While I don't say it might not have happened I would consider it unlikely (it's also a totally useless punishment). Could it be that your daughter, especially if it's weeks or possibly months later, might be mixing things up or telling a story?


I have a food allergy (not dairy) and it manifests itself in the form of vomiting. If I eat shellfish, I am fine at first, but about 4 hours later I start violently vomiting. For hours. Until my stomach is empty, and then I dry heave for hours--about 12 hours total. It's horrific. And if someone intentionally fed me shellfish I could definitely consider it "punishment."


If OP's kid had this kind of allergic reaction OP would know. My kid has an allergy. I would know if AP were exposing her. You know. From symptoms.
Anonymous
My 6 year old told her teacher and a visitor from the County (who happened to be in the classroom that day) that I (her mom) punch her in the stomach all the time. Happily, it's untrue, but kids often say things for no good reason. I found out bc the teacher called me and gave me a heads up.
Anonymous
You need to rematch immediately. My 6 year old warned me about safety issues with an AP and I thought, she's a child, should I believe it? Then a neighbor verified the story. Get out now before something truly horrific happens.
Anonymous
Anonymous wrote:You need to rematch immediately. My 6 year old warned me about safety issues with an AP and I thought, she's a child, should I believe it? Then a neighbor verified the story. Get out now before something truly horrific happens.

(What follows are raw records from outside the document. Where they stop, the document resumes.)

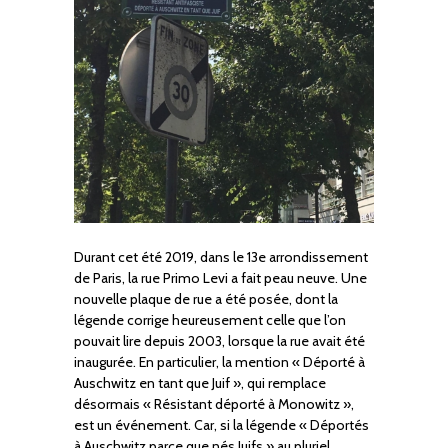
Durant cet été 2019, dans le 13e arrondissement
de Paris, la rue Primo Levi a fait peau neuve. Une
nouvelle plaque de rue a été posée, dont la
légende corrige heureusement celle que l’on
pouvait lire depuis 2003, lorsque la rue avait été
inaugurée. En particulier, la mention « Déporté à
Auschwitz en tant que Juif », qui remplace
désormais « Résistant déporté à Monowitz »,
est un événement. Car, si la légende « Déportés
à Auschwitz parce que nés Juifs » au pluriel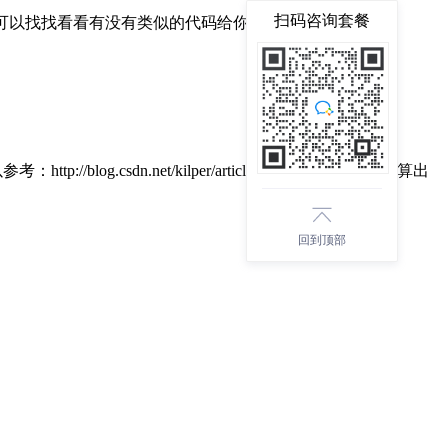
扫码咨询套餐
,我也可以找找看看有没有类似的代码给你拿去用!
.net/kilper/article/details/58354322、运算出
回到顶部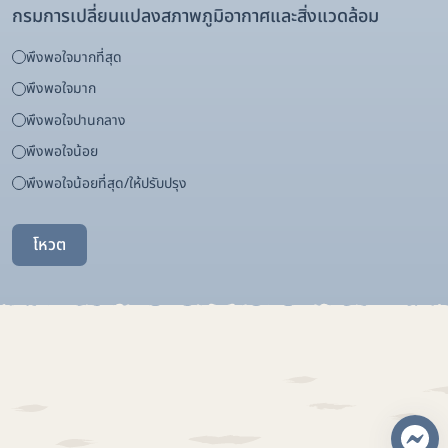
กรมการเปลี่ยนแปลงสภาพภูมิอากาศและสิ่งแวดล้อม
พึงพอใจมากที่สุด
พึงพอใจมาก
พึงพอใจปานกลาง
พึงพอใจน้อย
พึงพอใจน้อยที่สุด/ให้ปรับปรุง
โหวต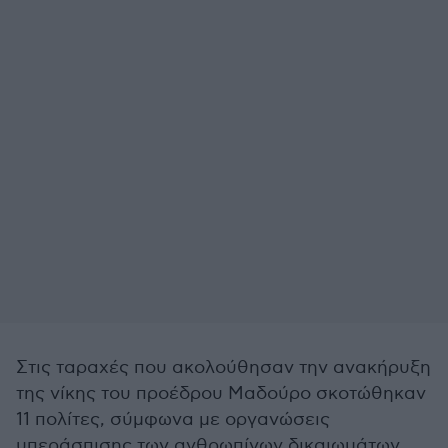
Στις ταραχές που ακολούθησαν την ανακήρυξη
της νίκης του προέδρου Μαδούρο σκοτώθηκαν
11 πολίτες, σύμφωνα με οργανώσεις
υπεράσπισης των ανθρωπίνων δικαιωμάτων.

Did you even read the post? The AP already left. She's been gone.
Anonymous
I think the issue here isn't the allergy or its manifestation, but that your AP chose to do some kind of punishment which falls outside her scope. She chose to do something which she knew would harm your son to punish bad behavior. It was creative but dangerous and way outside the bounds, unless this is how you have instructed her to punish him. Is her next big idea going to be to spank him? To slap him?
This needs to be brought up with your LLC or AC there and seriously discussed, with potential to rematch. It shows a serious lack of judgement on her part and she has, I'm assuming, violated your rules for how your kids are to be disciplined.